OTD in early British television: 20 February 1937

20th February 2025

John Wyver writes: Frustration reigned at AP on the afternoon of Saturday 20 February 1937 as it proved impossible to get the vision system working and between the sound-only transmission of records director of television Gerald Cock had to make two audio apologies for the breakdown. By the evening all was well, and act 2 scene 3 of Twelfth Night was played before a variety bill with entertainers Flotsam and Jetsam and acrobats Blum and Blum.

After which the studio was graced by a visit from Flora Robson, who was then filming Fire Over England at Denham (above, as Elizabeth I with – I think – Leslie Banks as the Earl of Leicester). Sitting alongside the actor for a transmission titled Stars and their Directors was not in fact William K. Howard, the film’s director, but Erich Pommer, one of the producers, together with Alexander Korda, .

A series with this title had begun four weeks before with Victoria Hopper and her husband and director Basil Dean, who was 21 years her senior. A friend of director of television Gerald Cock, Dean later facilitated the first OB of a West End play, when he welcomed BBC cameras to his production of When We are Married in the autumn of 1938.

A fortnight earlier, Lilli Palmer had appeared with Milton Rosmer to promote The Great Barrier, and an interview with Anna Lee and Robert Stevenson was billed but not transmitted. This clutch of promotional programmes, all celebrating Gaumont-British films, was one of of the modest results from what had been envisaged as a much more sweeping tie-up between the Television service and the film conglomerate.

From the moment Cock was appointed director of television in early 1935, he was convinced he needed a deal for the supply of feature films and newsreels, as well as access to stars for interviews, trailers and other – as he saw it – mutually beneficial elements.
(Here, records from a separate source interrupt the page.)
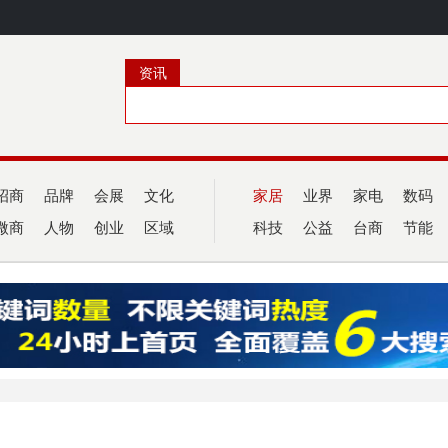
资讯
招商
品牌
会展
文化
家居
业界
家电
数码
微商
人物
创业
区域
科技
公益
台商
节能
So began a lengthy and at times fractious negotiation with Gaumont-British which was only concluded weeks before the AP service began. The film company expected a very high fee for their newsreel and prevaricated for months before providing a list of titles that could be licenced.

Cock eventually out-manoeuvred them by arranging for the supply at an affordable price of a rival newsreel, which led to Gaumont-British reluctantly agreeing that their newsreel could be shown for the same cost. Cock also rejected what he saw as a very poor list of feature films, and the two parties finally agreed to the licensing of some educational shorts and, presumably, the somewhat half-hearted Stars and their Directors.

The full – and to me, fascinating – story of this negotiation is related in my forthcoming book, Magic Rays of Light: The Beginnings of British Television (and yes, we have settled on a new subtitle).

Cock meanwhile continued to try to woo a sceptical film industry by stressing the promotional value of his new medium, including with a series of ambitious OBs from the main studios in the autumn of 1937 (which we will get to in good time). But all of the British and American companies kept their distince, refusing even to permit television to screen their theatrical trailers.